Telefonumu elime aldım ve ne yazacağımı düşündüm. 'Seni çok özledim.'? Çok klasik olurdu. Aklıma bir şey geldiğinde yazmaya başladım. Ve mesajı gönderdim.

"Kutay,somut kapüşonunun üstüne soyut bir kopüşon daha ekledin. Kendini iyice görünmez yaptın Kutay. Kendinide,düşüncelerinide." yazmıştım ve vereceği cevabı merak ediyordum.

Rahatlamak amacıyla duşa girdim. Su bedenimden akıp giderken yine ve yine Kutay'ı düşünüyordum. Ne olacaktı bizim halimiz? Hep o bana mesaj atacak bende onun yüzünü mü merak edecektim.

Duştan çıktım ve saçlarımı kurutmaya başladım. Üstümü de giydikten sonra odama girdiğimde karşımda birden Doğa'yı görmem, küçük bir çığlık atmama neden oldu. Açıkçası bu kızı anlamıyordum. Daha geçen gün evimin önünde bağıran kız, şimdi burda me arıyordu? Doğa ayağa kalktı ve sarıldık.

"Korkma kızım. Naber ?"

"İyi."diye yalan söyledim."Sen ?"

"İyi. Senden bir şey isteyeceğim Gece."

"Tabii?"dedim ve ne söyleyeceğinin merakı içinde bekledim.

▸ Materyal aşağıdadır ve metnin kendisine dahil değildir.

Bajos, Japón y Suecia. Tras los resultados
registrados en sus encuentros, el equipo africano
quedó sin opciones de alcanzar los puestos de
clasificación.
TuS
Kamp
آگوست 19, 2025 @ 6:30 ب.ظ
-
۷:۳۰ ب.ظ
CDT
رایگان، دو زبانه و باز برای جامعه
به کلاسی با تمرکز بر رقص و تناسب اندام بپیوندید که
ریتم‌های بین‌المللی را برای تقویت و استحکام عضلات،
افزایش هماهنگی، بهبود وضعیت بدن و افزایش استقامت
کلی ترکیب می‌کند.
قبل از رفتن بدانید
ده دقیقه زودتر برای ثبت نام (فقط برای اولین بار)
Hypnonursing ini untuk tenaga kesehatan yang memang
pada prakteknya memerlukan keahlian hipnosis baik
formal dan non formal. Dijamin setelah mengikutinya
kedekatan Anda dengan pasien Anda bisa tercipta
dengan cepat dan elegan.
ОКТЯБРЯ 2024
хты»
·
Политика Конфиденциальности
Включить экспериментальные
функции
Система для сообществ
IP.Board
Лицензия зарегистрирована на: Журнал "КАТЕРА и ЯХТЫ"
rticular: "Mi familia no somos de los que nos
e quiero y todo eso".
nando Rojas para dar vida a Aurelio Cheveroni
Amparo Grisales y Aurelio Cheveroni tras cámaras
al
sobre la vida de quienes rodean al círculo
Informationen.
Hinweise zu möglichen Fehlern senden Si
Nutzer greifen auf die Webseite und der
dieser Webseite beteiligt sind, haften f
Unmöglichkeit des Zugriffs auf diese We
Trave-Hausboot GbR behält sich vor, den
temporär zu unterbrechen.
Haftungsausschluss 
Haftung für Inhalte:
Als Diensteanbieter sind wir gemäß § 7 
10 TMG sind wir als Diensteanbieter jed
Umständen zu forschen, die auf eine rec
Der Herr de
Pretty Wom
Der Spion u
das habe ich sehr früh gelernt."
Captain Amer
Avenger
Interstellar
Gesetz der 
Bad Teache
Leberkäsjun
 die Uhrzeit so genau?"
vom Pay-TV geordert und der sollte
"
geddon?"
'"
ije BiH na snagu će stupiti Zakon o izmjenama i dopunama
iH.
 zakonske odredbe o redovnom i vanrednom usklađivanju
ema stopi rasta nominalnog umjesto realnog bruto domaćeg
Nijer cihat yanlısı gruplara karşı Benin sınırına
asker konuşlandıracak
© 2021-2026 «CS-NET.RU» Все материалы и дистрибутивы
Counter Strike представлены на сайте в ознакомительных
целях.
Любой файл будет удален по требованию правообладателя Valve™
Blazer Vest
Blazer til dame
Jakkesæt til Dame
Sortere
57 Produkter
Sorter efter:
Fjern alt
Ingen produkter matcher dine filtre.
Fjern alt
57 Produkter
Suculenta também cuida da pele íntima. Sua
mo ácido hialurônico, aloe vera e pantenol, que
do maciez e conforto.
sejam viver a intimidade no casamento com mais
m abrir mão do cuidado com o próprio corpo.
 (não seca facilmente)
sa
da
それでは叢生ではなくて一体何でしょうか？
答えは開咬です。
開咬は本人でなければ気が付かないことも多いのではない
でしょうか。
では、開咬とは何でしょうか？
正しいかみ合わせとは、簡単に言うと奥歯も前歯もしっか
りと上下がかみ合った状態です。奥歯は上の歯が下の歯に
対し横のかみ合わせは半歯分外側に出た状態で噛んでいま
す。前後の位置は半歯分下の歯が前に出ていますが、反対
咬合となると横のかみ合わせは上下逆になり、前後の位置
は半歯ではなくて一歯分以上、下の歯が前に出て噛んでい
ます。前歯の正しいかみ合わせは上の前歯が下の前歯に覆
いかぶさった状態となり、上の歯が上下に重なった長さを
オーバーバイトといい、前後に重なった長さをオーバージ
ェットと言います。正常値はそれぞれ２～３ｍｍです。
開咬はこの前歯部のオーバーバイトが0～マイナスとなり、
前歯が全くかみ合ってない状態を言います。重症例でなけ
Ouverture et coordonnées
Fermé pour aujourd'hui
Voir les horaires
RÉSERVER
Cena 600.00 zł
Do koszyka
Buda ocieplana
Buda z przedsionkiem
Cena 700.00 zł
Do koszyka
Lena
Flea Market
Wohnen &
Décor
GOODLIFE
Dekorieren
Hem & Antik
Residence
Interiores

"Bana Haktan'ı anlatır mısın? Daha doğrusu aranızda geçen ilişkiden bahseder misin?"dedi ve o tatlı gülümsemesini yüzüne yerleştirdi.

Açıkçası bende bu konuya açıklık getirmek istiyordum.

"Olur. Ama kahve eşliğinde daha iyi olur." diyerek elinden tuttum ve onu mutfağa sürükledim.